EXERCISE BRIEF -> Pictures in the data should be dropped; transcribe exactly the lines from the one that has "left ear: (67, 62)" through the one that has "nose: (325, 123)".

RECORD EXTRACTS START

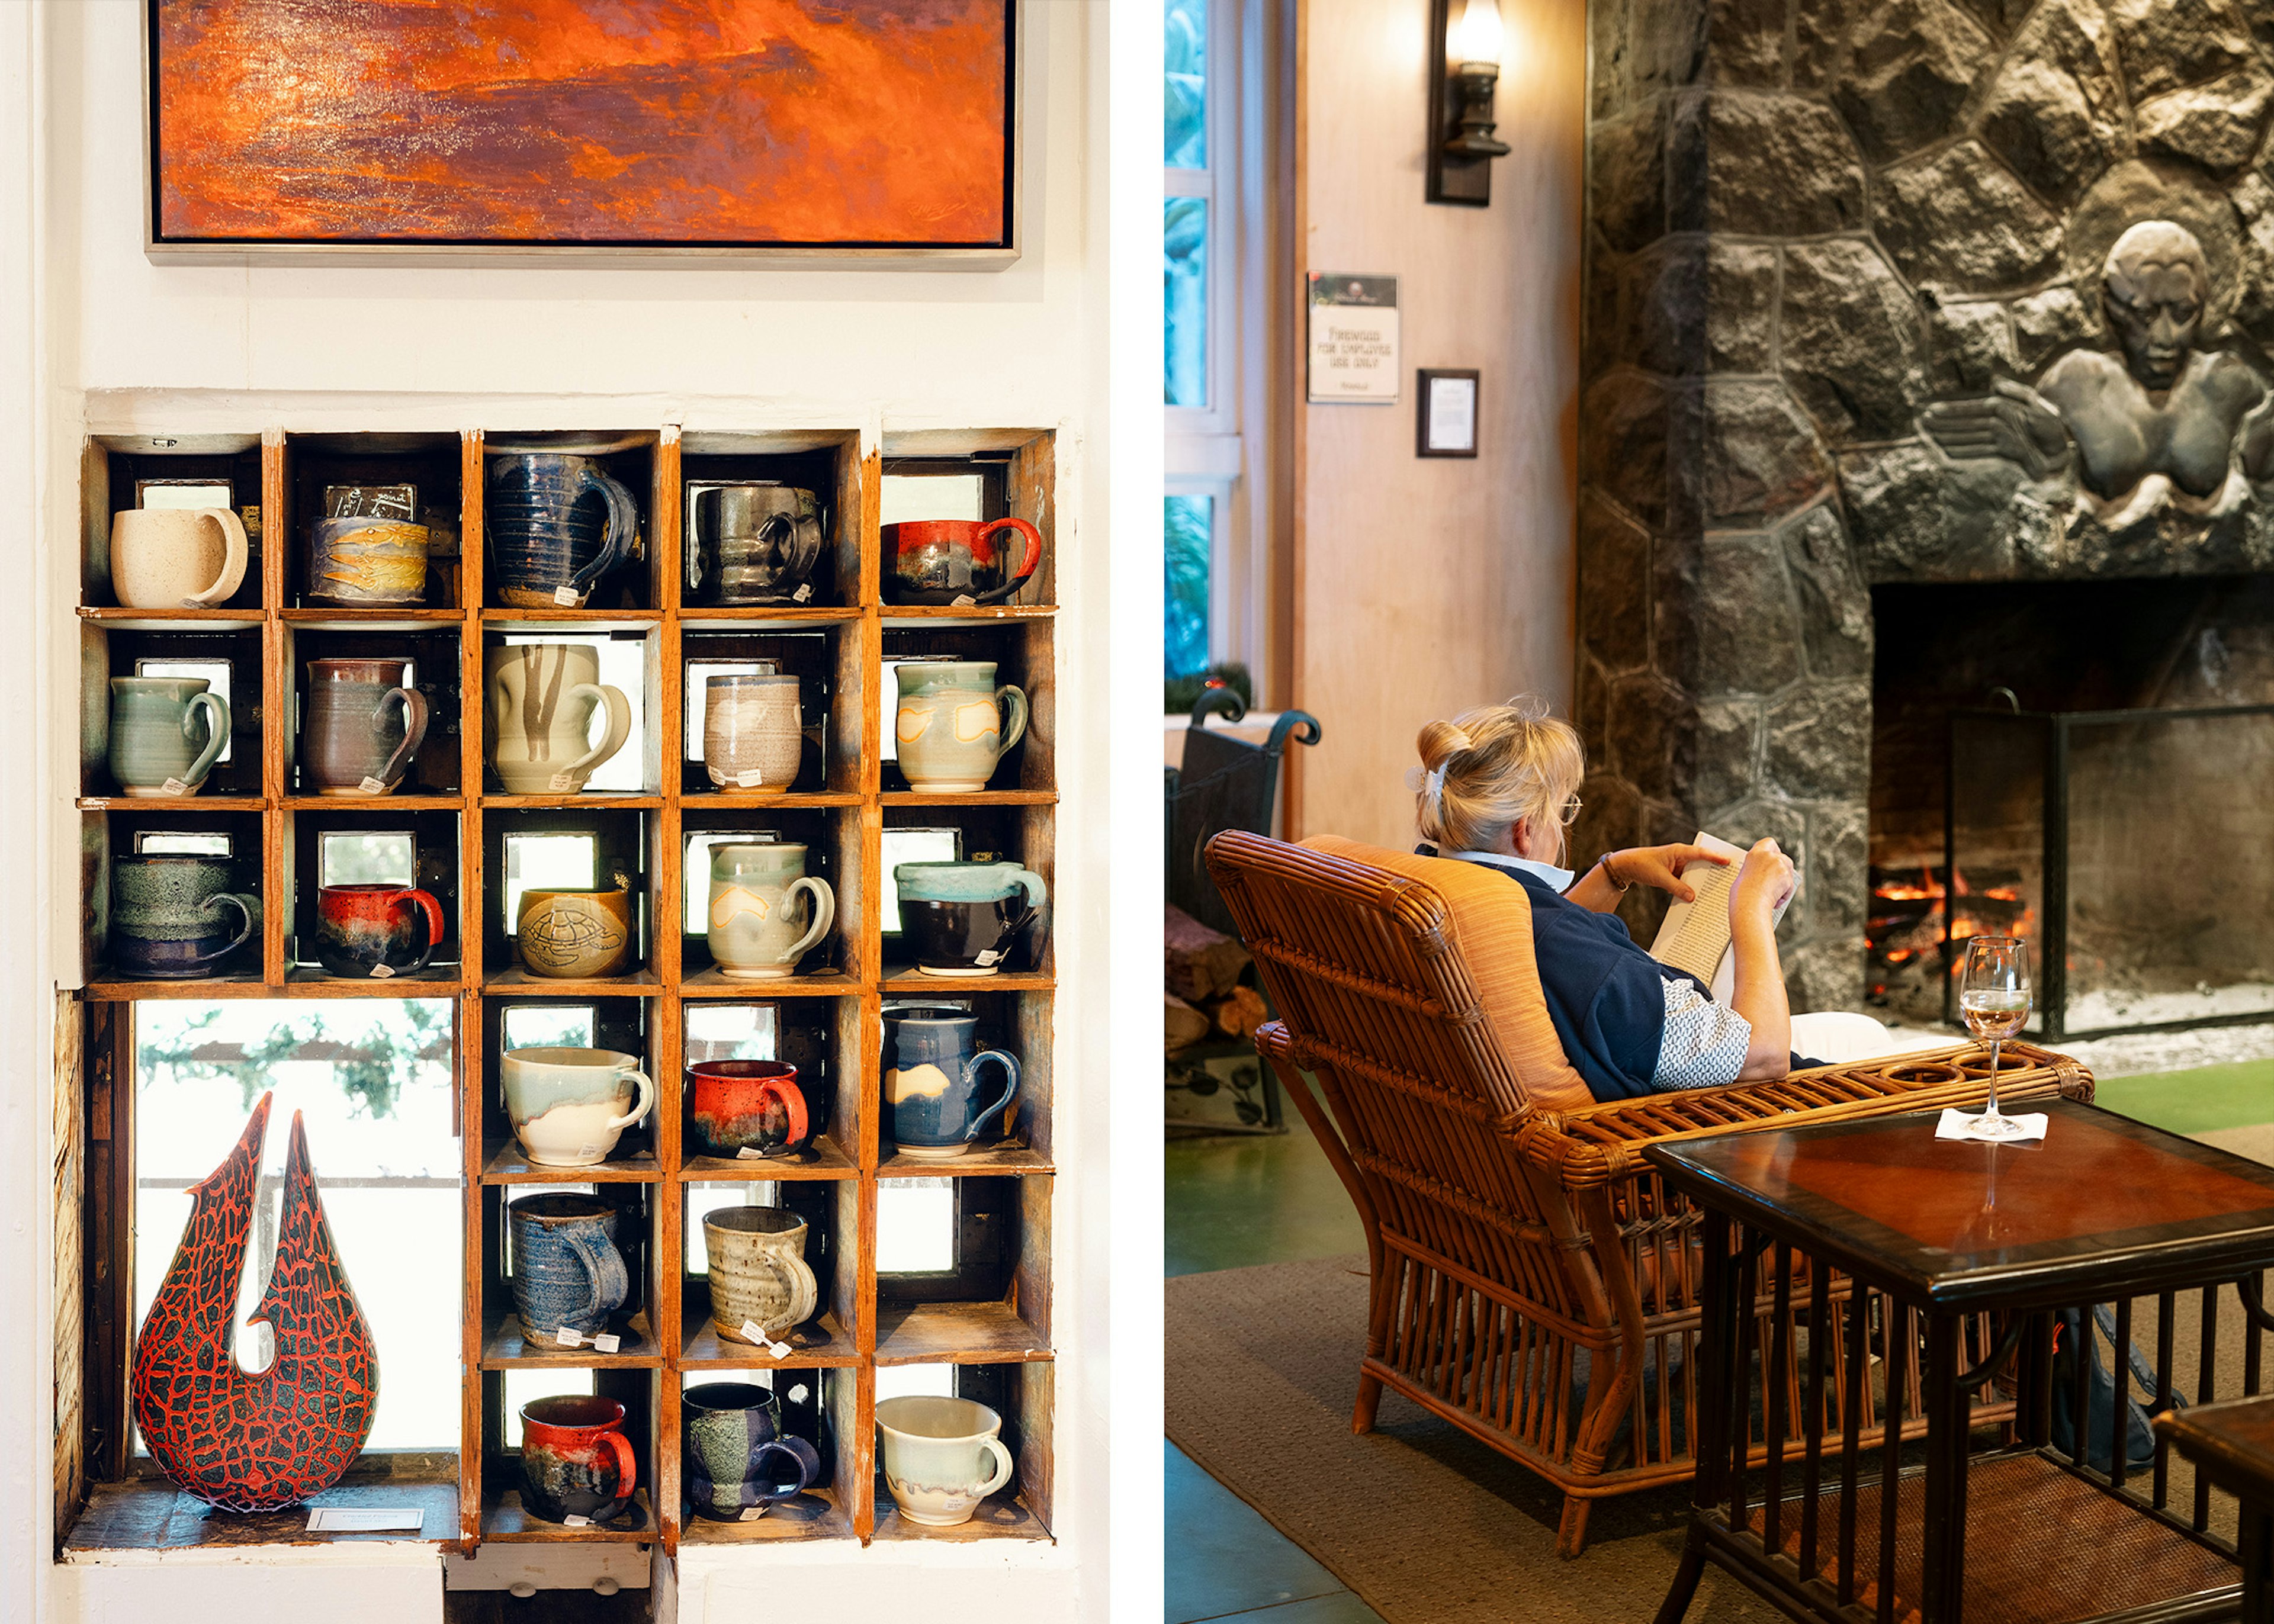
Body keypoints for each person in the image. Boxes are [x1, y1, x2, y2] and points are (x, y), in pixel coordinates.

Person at [1412, 696, 1922, 1101]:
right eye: (1564, 808)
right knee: (1888, 1048)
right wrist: (1752, 905)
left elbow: (1537, 949)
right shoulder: (1581, 960)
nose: (1565, 822)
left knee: (1859, 1028)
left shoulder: (1438, 894)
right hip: (1703, 1130)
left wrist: (1613, 872)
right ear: (1526, 830)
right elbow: (1763, 1059)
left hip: (1648, 1058)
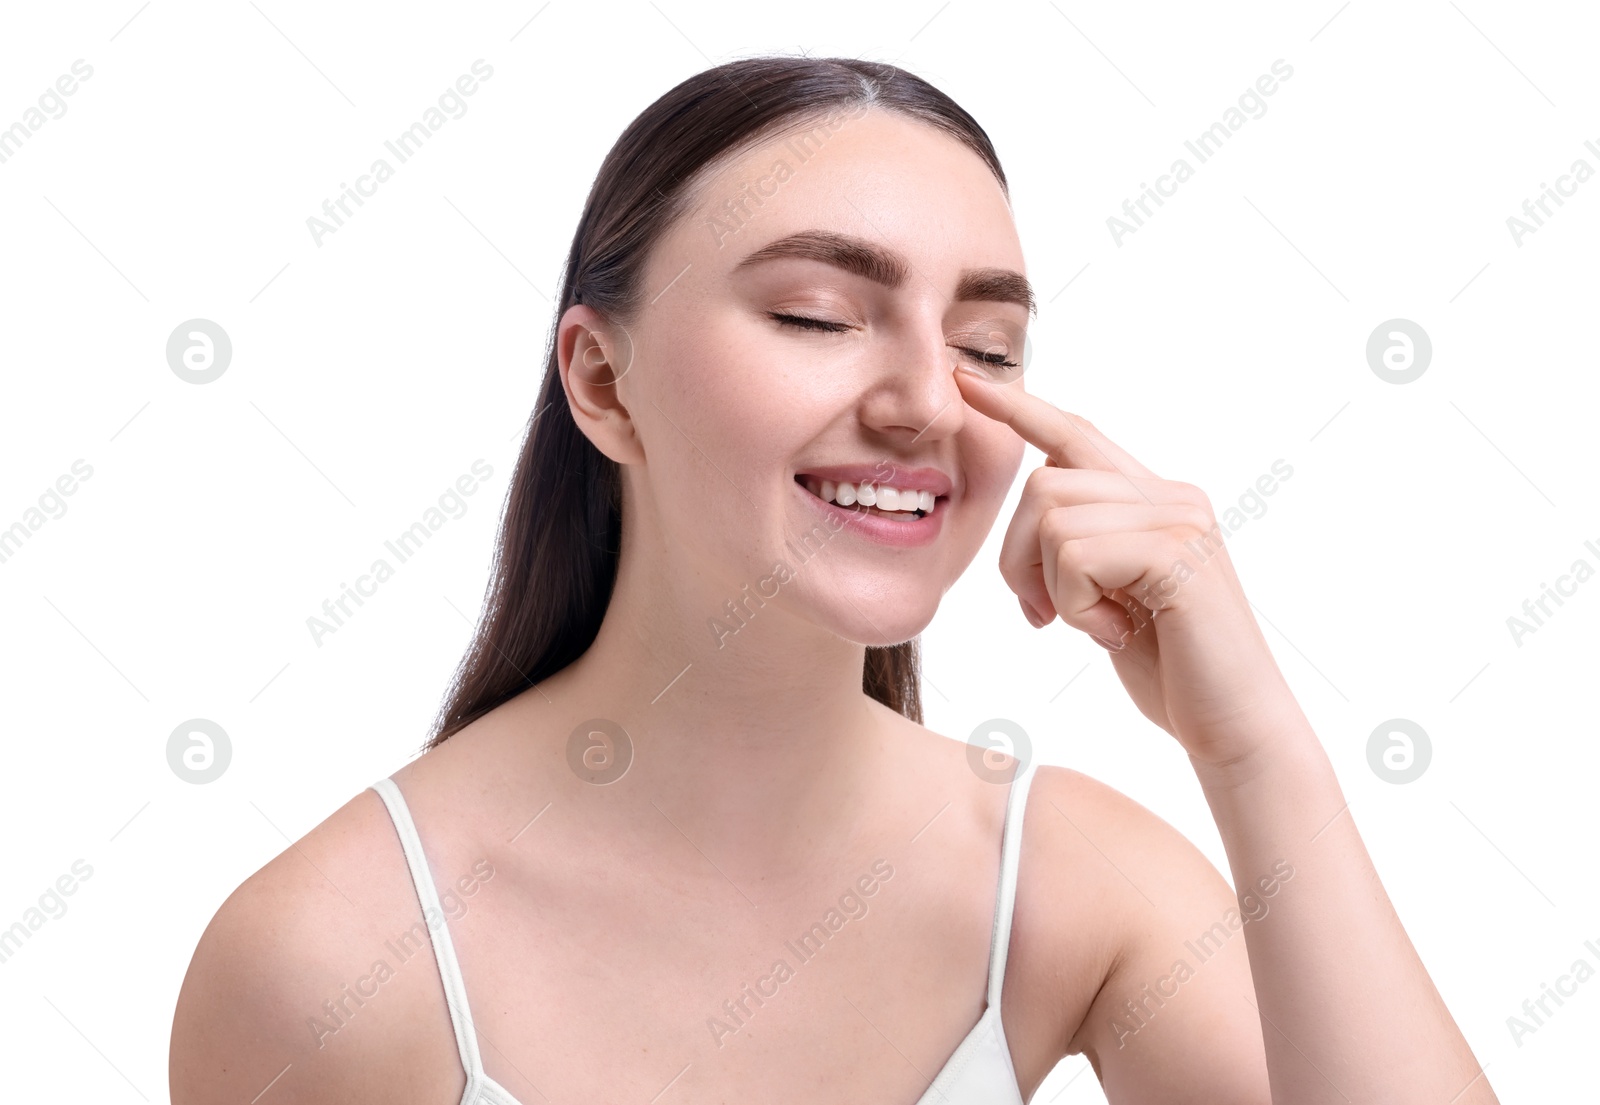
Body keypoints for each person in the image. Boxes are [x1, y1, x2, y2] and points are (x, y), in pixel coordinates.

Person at [170, 55, 1497, 1104]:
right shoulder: (333, 958)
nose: (928, 401)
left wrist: (1254, 742)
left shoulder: (1069, 884)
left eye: (988, 342)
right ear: (600, 379)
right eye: (815, 315)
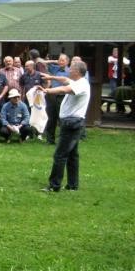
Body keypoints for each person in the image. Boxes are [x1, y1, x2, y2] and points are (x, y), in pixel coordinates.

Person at [39, 61, 90, 192]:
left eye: (71, 69)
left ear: (77, 72)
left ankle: (54, 185)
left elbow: (64, 89)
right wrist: (51, 77)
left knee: (60, 155)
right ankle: (72, 185)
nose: (69, 70)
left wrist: (47, 90)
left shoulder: (81, 85)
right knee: (72, 155)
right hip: (73, 122)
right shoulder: (77, 82)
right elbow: (64, 80)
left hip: (71, 123)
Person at [43, 54, 70, 144]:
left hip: (63, 96)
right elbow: (43, 62)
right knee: (51, 118)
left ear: (67, 62)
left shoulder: (70, 71)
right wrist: (54, 61)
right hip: (52, 96)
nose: (60, 62)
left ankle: (63, 140)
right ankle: (50, 140)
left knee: (61, 118)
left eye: (62, 60)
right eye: (59, 60)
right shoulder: (55, 68)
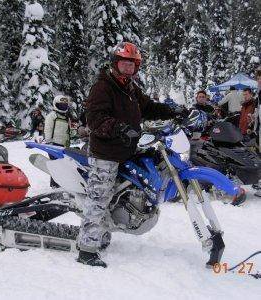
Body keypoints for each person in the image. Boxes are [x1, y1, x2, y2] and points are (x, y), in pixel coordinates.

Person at [76, 42, 192, 268]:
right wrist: (119, 128)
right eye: (124, 64)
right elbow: (95, 119)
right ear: (115, 64)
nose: (128, 69)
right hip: (106, 153)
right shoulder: (103, 87)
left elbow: (148, 107)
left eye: (132, 65)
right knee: (100, 198)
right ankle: (87, 249)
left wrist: (173, 110)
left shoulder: (129, 87)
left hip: (127, 149)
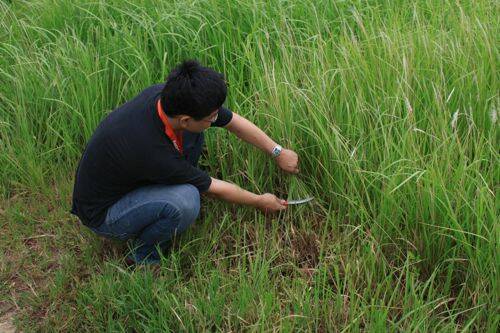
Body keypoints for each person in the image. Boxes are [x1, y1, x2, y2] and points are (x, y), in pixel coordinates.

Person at [70, 60, 299, 264]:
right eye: (211, 117)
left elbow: (233, 122)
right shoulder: (152, 151)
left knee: (196, 135)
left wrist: (277, 151)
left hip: (134, 177)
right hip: (105, 214)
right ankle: (144, 255)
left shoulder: (171, 99)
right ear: (186, 119)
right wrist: (260, 201)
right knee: (186, 200)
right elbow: (216, 189)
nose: (216, 119)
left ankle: (165, 195)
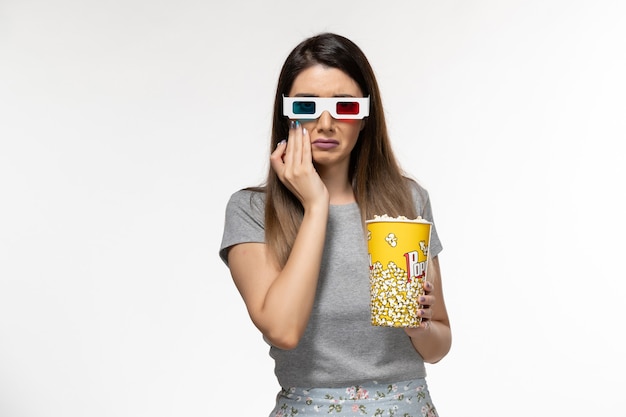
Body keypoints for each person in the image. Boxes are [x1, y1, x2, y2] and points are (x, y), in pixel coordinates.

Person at [219, 32, 451, 417]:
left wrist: (419, 327)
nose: (325, 123)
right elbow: (283, 329)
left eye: (344, 106)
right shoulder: (252, 210)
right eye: (307, 106)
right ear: (288, 114)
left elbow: (439, 345)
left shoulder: (406, 201)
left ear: (364, 117)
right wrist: (315, 204)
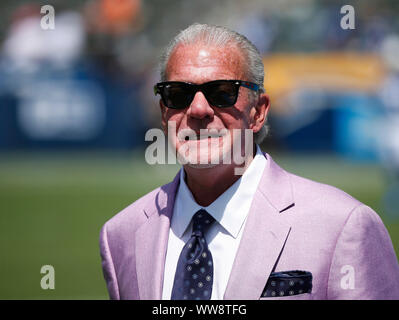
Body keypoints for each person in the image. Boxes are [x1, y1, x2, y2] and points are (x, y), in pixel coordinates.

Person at [99, 23, 399, 300]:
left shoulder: (343, 225)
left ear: (258, 112)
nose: (199, 109)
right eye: (179, 94)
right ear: (164, 114)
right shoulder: (122, 235)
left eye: (221, 92)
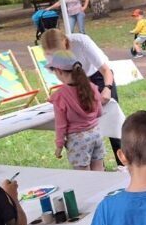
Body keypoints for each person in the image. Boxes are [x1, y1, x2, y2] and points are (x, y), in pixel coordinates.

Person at [41, 29, 123, 167]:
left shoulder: (81, 42)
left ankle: (124, 166)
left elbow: (106, 71)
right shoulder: (51, 53)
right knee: (91, 130)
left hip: (99, 76)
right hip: (75, 82)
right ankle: (99, 167)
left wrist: (107, 89)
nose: (55, 56)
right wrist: (63, 95)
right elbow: (62, 76)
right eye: (52, 54)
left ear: (65, 42)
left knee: (112, 124)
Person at [47, 50, 105, 171]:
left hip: (78, 141)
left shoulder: (60, 96)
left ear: (59, 71)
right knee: (99, 173)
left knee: (84, 178)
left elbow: (61, 125)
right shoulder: (92, 87)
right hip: (96, 134)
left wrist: (59, 146)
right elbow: (99, 112)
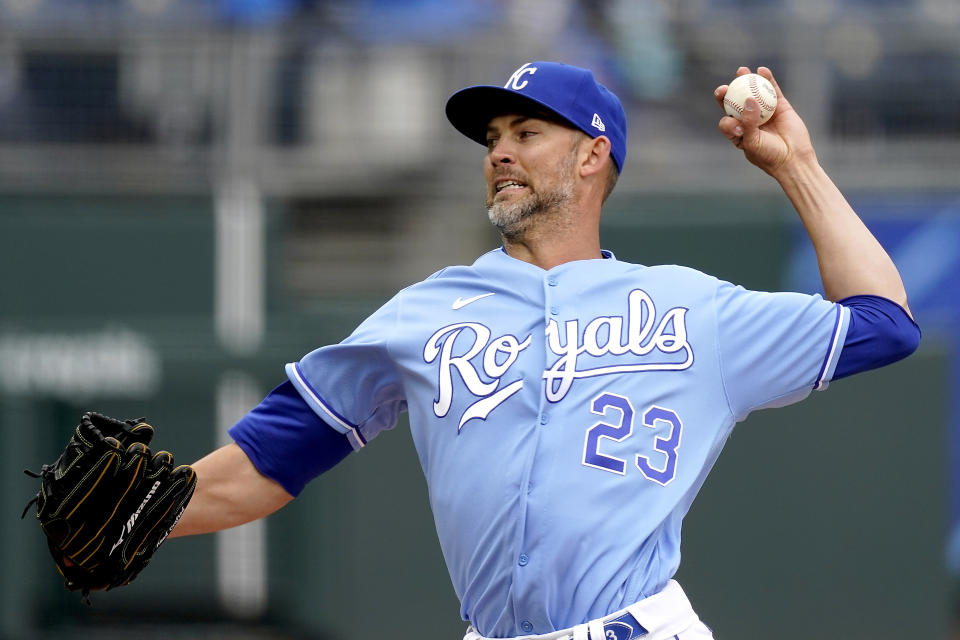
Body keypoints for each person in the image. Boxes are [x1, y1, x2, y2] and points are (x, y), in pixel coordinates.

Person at [169, 62, 920, 639]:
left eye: (526, 134)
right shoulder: (426, 311)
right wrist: (148, 515)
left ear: (592, 156)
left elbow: (884, 323)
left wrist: (795, 164)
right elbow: (273, 456)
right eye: (493, 138)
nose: (499, 152)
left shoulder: (693, 309)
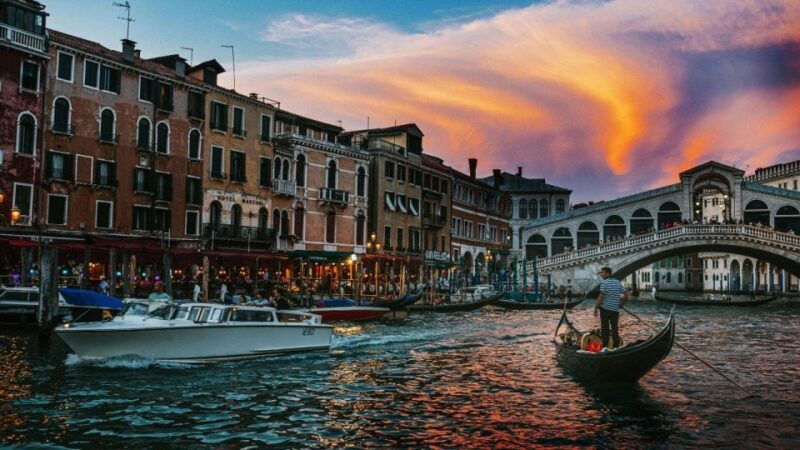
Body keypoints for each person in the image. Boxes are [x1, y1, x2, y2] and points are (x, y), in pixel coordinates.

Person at [593, 267, 628, 349]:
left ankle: (605, 347)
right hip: (615, 310)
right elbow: (626, 295)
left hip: (604, 309)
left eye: (603, 273)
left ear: (608, 273)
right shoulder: (618, 282)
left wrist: (596, 308)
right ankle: (616, 347)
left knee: (605, 329)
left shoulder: (604, 283)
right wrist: (622, 304)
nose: (601, 274)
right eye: (601, 273)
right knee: (614, 329)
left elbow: (601, 296)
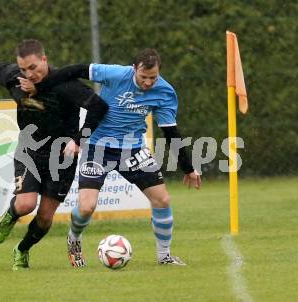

RECORD EXTRACTS END

ANSWER BOX ->
left ear: (67, 62)
left shoulder: (70, 71)
right wrist: (54, 61)
right hip: (52, 96)
nose: (60, 62)
left ankle: (63, 140)
right ankle: (50, 140)
left knee: (61, 118)
left eye: (62, 60)
right eye: (59, 60)
right shoulder: (55, 68)
Body keypoints for each person in the image. Boxes are [x1, y1, x2, y2] and points are (x, y), in pixel coordinates.

Person at [76, 42, 192, 268]:
right wrist: (119, 128)
right eye: (124, 64)
right elbow: (95, 119)
right ear: (115, 64)
nose: (128, 69)
right hip: (106, 153)
right shoulder: (103, 87)
left elbow: (148, 107)
left eye: (132, 65)
right knee: (100, 198)
right ankle: (87, 249)
left wrist: (173, 110)
left shoulder: (129, 87)
left hip: (127, 149)
Body keypoints for each person in the image. Boxes are [x1, y1, x2, y2] and points are (x, y), in pixel coordinates.

Person at [70, 60, 299, 264]:
right eye: (211, 117)
left elbow: (233, 122)
right shoulder: (152, 151)
left knee: (196, 135)
left wrist: (277, 151)
left hip: (134, 177)
right hip: (105, 214)
right ankle: (144, 255)
left shoulder: (171, 99)
right ear: (186, 119)
right wrist: (260, 201)
right knee: (186, 200)
right elbow: (216, 189)
nose: (216, 119)
left ankle: (165, 195)
Body keypoints for each person in the image. Boxes are [x1, y1, x2, y2] and points are (x, y), in pixel coordinates.

Person at [219, 32, 451, 417]:
left wrist: (419, 327)
nose: (325, 123)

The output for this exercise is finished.